**REQUIRED ACTION**:
Leaving out every line that comes before the one containing "Page size: 1500x844.", output the rest of the records exactly, the final line included.

Document structure recognition data:
※ ※ ※

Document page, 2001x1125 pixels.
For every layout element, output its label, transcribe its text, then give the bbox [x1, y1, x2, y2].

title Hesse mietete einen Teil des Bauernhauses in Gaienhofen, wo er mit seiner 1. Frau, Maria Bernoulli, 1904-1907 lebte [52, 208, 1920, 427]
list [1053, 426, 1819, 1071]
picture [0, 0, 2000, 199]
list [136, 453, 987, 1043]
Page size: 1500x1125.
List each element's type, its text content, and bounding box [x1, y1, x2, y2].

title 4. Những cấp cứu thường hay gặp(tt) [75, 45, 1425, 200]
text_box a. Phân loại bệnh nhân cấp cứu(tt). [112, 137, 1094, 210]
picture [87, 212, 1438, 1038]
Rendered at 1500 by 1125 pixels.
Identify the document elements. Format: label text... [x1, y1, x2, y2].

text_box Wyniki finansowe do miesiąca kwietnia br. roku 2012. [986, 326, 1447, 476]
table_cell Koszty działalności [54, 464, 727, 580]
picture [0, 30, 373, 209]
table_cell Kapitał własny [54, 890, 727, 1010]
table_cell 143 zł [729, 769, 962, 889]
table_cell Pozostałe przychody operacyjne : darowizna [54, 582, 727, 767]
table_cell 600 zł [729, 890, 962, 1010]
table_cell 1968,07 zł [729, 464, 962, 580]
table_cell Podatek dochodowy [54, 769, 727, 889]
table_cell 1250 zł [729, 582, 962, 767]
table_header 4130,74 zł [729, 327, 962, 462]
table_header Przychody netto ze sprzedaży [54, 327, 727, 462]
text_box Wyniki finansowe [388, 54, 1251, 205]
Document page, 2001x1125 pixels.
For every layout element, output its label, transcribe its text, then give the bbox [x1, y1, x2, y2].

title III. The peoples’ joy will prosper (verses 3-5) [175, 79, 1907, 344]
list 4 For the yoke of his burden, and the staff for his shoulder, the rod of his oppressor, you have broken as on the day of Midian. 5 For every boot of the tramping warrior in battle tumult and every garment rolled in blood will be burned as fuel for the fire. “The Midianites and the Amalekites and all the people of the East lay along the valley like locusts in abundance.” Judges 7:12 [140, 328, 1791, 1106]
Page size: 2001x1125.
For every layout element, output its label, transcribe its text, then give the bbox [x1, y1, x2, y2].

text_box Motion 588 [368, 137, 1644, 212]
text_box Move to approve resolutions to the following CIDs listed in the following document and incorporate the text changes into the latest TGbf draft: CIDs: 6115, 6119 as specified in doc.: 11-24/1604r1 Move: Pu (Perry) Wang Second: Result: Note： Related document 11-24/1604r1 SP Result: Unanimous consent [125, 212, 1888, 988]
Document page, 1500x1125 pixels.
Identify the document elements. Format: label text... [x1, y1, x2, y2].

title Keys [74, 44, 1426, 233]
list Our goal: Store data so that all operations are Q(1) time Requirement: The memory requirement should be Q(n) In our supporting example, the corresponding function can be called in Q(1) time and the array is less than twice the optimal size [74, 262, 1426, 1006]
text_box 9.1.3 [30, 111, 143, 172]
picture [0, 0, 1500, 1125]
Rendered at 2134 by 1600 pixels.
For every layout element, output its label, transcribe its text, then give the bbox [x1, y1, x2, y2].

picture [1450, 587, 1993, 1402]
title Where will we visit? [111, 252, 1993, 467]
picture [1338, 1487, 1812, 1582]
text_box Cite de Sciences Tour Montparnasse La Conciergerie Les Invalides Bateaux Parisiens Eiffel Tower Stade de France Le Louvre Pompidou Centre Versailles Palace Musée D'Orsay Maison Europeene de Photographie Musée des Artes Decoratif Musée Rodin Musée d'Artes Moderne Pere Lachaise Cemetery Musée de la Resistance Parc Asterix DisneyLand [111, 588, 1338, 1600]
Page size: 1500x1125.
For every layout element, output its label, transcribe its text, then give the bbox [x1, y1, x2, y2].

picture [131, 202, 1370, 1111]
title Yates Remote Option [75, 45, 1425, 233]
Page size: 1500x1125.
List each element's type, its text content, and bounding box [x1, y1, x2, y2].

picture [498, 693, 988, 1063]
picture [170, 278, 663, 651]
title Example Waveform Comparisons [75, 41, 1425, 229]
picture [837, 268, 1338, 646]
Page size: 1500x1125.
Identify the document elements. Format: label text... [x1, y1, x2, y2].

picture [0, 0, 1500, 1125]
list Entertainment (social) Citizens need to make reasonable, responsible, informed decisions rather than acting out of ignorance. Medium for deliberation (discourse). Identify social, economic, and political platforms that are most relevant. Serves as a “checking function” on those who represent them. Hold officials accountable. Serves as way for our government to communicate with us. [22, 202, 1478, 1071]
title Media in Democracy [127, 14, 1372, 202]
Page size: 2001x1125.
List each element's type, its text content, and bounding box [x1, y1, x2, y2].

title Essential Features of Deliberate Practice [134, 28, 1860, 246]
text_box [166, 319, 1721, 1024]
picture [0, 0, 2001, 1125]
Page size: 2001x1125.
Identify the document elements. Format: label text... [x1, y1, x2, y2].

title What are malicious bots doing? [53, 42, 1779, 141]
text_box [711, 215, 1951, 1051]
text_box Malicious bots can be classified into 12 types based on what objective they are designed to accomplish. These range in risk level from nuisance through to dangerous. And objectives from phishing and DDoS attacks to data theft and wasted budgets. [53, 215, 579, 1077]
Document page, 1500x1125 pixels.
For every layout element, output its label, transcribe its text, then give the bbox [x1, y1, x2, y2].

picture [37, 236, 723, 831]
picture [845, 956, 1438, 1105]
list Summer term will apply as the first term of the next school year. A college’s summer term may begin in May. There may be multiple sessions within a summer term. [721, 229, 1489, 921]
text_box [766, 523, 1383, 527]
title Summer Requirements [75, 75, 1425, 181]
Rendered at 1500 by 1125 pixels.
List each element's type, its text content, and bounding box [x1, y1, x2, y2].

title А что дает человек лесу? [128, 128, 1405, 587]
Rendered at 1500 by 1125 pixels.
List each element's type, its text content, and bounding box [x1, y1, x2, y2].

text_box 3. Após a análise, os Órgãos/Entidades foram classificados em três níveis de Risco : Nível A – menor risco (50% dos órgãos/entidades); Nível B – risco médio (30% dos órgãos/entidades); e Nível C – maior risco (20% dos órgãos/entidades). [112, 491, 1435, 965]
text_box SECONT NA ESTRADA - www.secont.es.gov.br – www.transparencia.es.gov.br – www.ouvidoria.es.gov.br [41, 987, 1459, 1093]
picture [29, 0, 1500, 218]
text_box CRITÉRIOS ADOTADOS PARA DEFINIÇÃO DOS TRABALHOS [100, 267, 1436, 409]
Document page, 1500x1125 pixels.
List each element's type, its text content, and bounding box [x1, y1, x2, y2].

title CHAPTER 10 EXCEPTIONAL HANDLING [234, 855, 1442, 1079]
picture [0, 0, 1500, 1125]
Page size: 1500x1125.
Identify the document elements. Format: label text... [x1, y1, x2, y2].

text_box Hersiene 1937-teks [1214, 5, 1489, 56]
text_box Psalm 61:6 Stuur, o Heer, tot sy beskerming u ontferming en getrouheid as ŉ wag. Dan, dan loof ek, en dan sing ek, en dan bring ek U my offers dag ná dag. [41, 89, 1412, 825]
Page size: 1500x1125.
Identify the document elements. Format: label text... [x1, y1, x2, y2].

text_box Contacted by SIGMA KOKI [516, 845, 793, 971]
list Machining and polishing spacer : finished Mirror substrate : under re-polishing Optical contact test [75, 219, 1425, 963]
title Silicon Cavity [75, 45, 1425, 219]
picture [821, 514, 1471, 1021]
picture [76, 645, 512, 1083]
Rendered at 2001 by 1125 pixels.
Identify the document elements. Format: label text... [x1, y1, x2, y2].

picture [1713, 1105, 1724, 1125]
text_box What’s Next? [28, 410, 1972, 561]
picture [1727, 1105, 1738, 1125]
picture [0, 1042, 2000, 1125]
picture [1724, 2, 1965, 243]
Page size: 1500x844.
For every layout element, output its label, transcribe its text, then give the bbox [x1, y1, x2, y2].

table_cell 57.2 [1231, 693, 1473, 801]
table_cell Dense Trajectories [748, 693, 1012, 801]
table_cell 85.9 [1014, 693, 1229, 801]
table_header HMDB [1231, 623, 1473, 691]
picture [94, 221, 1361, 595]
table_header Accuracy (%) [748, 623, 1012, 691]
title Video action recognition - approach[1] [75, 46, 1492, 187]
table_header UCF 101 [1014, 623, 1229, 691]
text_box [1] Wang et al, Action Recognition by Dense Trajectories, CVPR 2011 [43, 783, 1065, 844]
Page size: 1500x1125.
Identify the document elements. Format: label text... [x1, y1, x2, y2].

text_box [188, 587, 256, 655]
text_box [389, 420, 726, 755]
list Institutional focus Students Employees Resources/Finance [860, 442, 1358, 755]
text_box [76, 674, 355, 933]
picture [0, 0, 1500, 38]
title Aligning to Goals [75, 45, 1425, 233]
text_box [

※ ※ ※

**RESULT**:
Page size: 1500x844.
For every layout element, output its label, transcribe its text, then give the bbox [x1, y1, x2, y2].

table_cell 57.2 [1231, 693, 1473, 801]
table_cell Dense Trajectories [748, 693, 1012, 801]
table_cell 85.9 [1014, 693, 1229, 801]
table_header HMDB [1231, 623, 1473, 691]
picture [94, 221, 1361, 595]
table_header Accuracy (%) [748, 623, 1012, 691]
title Video action recognition - approach[1] [75, 46, 1492, 187]
table_header UCF 101 [1014, 623, 1229, 691]
text_box [1] Wang et al, Action Recognition by Dense Trajectories, CVPR 2011 [43, 783, 1065, 844]
Page size: 1500x1125.
Identify the document elements. Format: label text... [x1, y1, x2, y2].

text_box [188, 587, 256, 655]
text_box [389, 420, 726, 755]
list Institutional focus Students Employees Resources/Finance [860, 442, 1358, 755]
text_box [76, 674, 355, 933]
picture [0, 0, 1500, 38]
title Aligning to Goals [75, 45, 1425, 233]
text_box [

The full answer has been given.